╭─ Study material
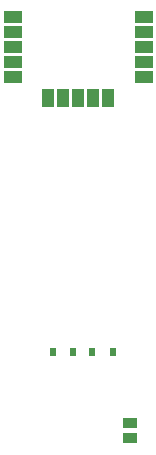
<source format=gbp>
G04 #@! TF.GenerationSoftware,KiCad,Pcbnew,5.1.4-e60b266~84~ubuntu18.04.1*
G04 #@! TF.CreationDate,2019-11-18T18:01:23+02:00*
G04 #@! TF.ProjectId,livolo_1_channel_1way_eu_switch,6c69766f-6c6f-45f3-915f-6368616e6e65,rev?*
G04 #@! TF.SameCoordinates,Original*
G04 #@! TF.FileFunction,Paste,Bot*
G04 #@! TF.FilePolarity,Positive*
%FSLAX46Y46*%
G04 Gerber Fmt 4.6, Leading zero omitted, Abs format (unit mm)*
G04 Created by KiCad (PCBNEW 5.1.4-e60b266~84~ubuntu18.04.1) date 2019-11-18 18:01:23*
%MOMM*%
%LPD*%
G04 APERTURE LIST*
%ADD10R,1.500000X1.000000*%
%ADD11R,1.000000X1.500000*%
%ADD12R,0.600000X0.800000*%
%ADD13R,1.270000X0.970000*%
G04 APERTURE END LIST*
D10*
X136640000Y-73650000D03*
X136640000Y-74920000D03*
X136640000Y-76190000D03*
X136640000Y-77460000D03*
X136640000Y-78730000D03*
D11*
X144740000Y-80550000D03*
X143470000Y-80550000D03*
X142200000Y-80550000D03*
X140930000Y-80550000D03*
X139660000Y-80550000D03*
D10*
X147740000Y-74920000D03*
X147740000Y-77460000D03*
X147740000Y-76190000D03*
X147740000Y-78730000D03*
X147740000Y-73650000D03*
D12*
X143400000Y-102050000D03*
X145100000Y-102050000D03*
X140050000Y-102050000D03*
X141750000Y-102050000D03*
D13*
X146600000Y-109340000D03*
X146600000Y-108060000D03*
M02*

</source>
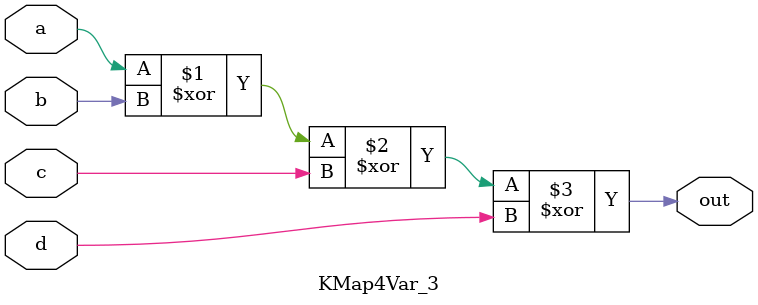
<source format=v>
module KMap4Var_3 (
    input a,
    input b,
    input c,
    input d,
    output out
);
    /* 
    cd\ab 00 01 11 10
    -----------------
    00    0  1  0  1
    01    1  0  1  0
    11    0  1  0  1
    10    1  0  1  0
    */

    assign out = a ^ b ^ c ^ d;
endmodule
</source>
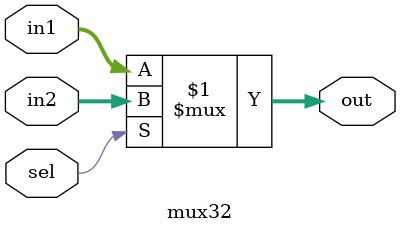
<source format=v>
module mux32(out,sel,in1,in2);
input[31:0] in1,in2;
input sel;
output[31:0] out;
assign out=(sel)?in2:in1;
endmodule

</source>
╰─
What you will do:
Retype the records exactly. Any image in them should not appear in what you write.

Result of this task:
<source format=gbp>
G04 #@! TF.GenerationSoftware,KiCad,Pcbnew,5.1.4-e60b266~84~ubuntu18.04.1*
G04 #@! TF.CreationDate,2019-11-18T18:01:23+02:00*
G04 #@! TF.ProjectId,livolo_1_channel_1way_eu_switch,6c69766f-6c6f-45f3-915f-6368616e6e65,rev?*
G04 #@! TF.SameCoordinates,Original*
G04 #@! TF.FileFunction,Paste,Bot*
G04 #@! TF.FilePolarity,Positive*
%FSLAX46Y46*%
G04 Gerber Fmt 4.6, Leading zero omitted, Abs format (unit mm)*
G04 Created by KiCad (PCBNEW 5.1.4-e60b266~84~ubuntu18.04.1) date 2019-11-18 18:01:23*
%MOMM*%
%LPD*%
G04 APERTURE LIST*
%ADD10R,1.500000X1.000000*%
%ADD11R,1.000000X1.500000*%
%ADD12R,0.600000X0.800000*%
%ADD13R,1.270000X0.970000*%
G04 APERTURE END LIST*
D10*
X136640000Y-73650000D03*
X136640000Y-74920000D03*
X136640000Y-76190000D03*
X136640000Y-77460000D03*
X136640000Y-78730000D03*
D11*
X144740000Y-80550000D03*
X143470000Y-80550000D03*
X142200000Y-80550000D03*
X140930000Y-80550000D03*
X139660000Y-80550000D03*
D10*
X147740000Y-74920000D03*
X147740000Y-77460000D03*
X147740000Y-76190000D03*
X147740000Y-78730000D03*
X147740000Y-73650000D03*
D12*
X143400000Y-102050000D03*
X145100000Y-102050000D03*
X140050000Y-102050000D03*
X141750000Y-102050000D03*
D13*
X146600000Y-109340000D03*
X146600000Y-108060000D03*
M02*

</source>
<source format=v>
module KMap4Var_3 (
    input a,
    input b,
    input c,
    input d,
    output out
);
    /* 
    cd\ab 00 01 11 10
    -----------------
    00    0  1  0  1
    01    1  0  1  0
    11    0  1  0  1
    10    1  0  1  0
    */

    assign out = a ^ b ^ c ^ d;
endmodule
</source>
<source format=v>
module mux32(out,sel,in1,in2);
input[31:0] in1,in2;
input sel;
output[31:0] out;
assign out=(sel)?in2:in1;
endmodule

</source>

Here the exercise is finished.